Seok Joo YangDaegun KimJinhyeok ChoiSeong Hyeon KimKwanghee ParkSunmin RyuKilwon ChoPublished in: Advanced materials (Deerfield Beach, Fla.) (2021)
Organometal halide perovskites (OHPs) exhibit superior charge transport characteristics and ultralow thermal conductivities. However, thermoelectric (TE) applications of OHPs have been limited because of difficulties in controlling their carrier concentration, which is a key to optimizing their TE properties. Here, facile control of the carrier concentration in Sn-based OHPs is achieved by developing 2D crystal structures.

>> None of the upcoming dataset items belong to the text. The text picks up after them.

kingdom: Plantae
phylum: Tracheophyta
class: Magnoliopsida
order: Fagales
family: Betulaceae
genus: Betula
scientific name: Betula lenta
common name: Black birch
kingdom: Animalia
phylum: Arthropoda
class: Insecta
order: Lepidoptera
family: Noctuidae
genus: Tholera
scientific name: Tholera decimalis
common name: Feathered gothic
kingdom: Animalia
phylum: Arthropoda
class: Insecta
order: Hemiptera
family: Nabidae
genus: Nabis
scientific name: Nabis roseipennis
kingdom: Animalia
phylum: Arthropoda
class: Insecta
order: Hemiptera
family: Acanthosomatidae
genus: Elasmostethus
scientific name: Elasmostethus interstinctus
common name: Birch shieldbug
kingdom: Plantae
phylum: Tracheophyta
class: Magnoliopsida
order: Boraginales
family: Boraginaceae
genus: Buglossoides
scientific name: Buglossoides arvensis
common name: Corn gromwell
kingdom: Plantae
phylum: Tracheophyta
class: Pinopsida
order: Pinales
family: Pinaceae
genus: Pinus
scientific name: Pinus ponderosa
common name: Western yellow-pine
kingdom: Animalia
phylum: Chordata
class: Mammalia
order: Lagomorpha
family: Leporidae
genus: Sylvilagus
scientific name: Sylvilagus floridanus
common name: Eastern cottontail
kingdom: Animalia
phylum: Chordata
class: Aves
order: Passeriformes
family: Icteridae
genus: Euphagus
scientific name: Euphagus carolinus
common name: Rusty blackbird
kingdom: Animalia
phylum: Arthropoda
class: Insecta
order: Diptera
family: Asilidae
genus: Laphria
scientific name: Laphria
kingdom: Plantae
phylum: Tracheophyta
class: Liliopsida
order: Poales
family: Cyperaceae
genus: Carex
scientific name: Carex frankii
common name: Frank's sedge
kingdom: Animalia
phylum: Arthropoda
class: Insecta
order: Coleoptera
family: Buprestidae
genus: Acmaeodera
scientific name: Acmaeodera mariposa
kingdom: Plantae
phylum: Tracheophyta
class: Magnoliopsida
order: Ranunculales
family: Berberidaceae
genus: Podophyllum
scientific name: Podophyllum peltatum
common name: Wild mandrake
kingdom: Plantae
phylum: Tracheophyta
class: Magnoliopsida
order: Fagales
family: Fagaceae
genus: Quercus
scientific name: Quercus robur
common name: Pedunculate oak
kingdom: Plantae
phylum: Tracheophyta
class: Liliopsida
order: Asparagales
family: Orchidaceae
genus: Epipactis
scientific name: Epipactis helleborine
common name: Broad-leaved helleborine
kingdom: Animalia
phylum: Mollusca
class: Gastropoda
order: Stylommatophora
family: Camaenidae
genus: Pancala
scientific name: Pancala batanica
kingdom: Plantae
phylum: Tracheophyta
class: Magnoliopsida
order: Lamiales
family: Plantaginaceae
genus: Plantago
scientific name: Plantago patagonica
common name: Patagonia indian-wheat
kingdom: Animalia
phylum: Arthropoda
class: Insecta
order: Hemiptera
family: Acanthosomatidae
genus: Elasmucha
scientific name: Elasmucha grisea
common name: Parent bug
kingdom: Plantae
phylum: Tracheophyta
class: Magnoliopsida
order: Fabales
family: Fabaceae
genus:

The 2D OHP crystals are laterally oriented using a mixed solvent, and the morphology and crystal structure of the coexisting 2D/3D hybrid structures are systematically controlled via doping with methylammonium chloride. The effective number neff of inorganic octahedron layers in the 2D OHPs shows a strong positive correlation with the carrier concentration. Moreover, the 2D structure induces the quantum confinement effect, which enhances both the Seebeck coefficient and the electrical conductivity. A 2D OHP shows a high power factor of 111 µW m-1 K-2 , which is an order of magnitude greater than the power factor of its 3D counterpart.